Early in 1862 a Texas brigade, under General Sibley, was defeated by the Union forces in New Mexico, and forced to retreat to San Antonio with a loss of five hundred men.
In October of the same year the Confederates, unable to hold Galveston, surrendered that place to Commodore Eagle of the blockading squadron, and withdrew to Virginia Point on the mainland about six miles distant. Many of the citizens of the town also left their homes; and amid a silence almost as profound as that in which Lafitte landed on the island nearly fifty years before, several hundred soldiers stepped ashore from their boats and took possession of the place. The United States flag was hoisted on the Custom-house; the soldiers settled into their quarters on one of the wharves; the imposing vessels of the Federal squadron filled the bay and the harbor. A mournful cry echoed throughout Texas: “Galveston has fallen!”
2. THE BLUE AND THE GRAY.
The holiday look had long since disappeared from Texas. No battles had been fought within her borders, but the blood of her brave sons had dyed the sod of many a battlefield elsewhere. For the deadly conflict was raging. The North and the South, fighting as brother against brother, were pouring out their kindred blood day by day; the smoke of their hostile guns darkened the very heavens. Many heroic deeds were done on both sides—deeds which to-day thrill us with wonder and admiration.
But there were frightful gaps in the ranks of those who had marched away from Texas to the tune of “Dixie” or “The Bonnie Blue Flag.” The gallant lads who had showed off their brave uniforms in the holiday camps were tramping about, barefoot, ragged, and hungry, in Virginia, in Tennessee, in Georgia,—wherever there was an enemy to be attacked or an outpost to be held.
Their mothers and sisters at home were making lint and cartridges, weaving and wearing homespun, making their own shoes and gloves, and cheering the far-away “boys” with letters and with home-made gifts, and praying, praying always.

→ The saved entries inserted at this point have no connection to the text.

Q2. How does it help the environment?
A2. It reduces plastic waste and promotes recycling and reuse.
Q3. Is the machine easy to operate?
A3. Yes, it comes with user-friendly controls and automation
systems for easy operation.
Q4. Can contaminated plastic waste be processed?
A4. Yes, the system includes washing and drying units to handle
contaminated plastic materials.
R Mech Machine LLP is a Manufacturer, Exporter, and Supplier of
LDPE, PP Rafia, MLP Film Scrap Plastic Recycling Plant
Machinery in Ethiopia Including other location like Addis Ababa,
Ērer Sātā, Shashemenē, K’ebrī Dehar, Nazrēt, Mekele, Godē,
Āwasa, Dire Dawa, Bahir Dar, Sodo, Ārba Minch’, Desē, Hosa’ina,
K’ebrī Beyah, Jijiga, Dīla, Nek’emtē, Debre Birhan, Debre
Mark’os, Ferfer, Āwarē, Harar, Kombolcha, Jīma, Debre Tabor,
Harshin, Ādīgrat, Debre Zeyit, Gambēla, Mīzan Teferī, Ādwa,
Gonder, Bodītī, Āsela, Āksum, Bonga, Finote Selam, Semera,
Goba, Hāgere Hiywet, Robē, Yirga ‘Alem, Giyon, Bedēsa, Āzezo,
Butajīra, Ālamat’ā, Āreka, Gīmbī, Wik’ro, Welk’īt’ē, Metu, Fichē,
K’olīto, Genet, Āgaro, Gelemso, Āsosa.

There were few able-bodied men left in the state. The women with the old men and boys, aided by the negroes who remained loyal and trustworthy, made the crops. As the war went on the prices of everything rose. Old bills show that forty dollars a yard (Confederate money) was paid for calico for a little girl’s “best” dress; and seventy-five dollars was paid for a boy’s first pair of boots. A war-time arithmetic has among its examples the following:
“A cavalryman paid 200 dollars for his pistol and 4000 dollars for his horse; how much did both cost him?”
“At 20 dollars a pound, how much coffee can you buy for 40 dollars?”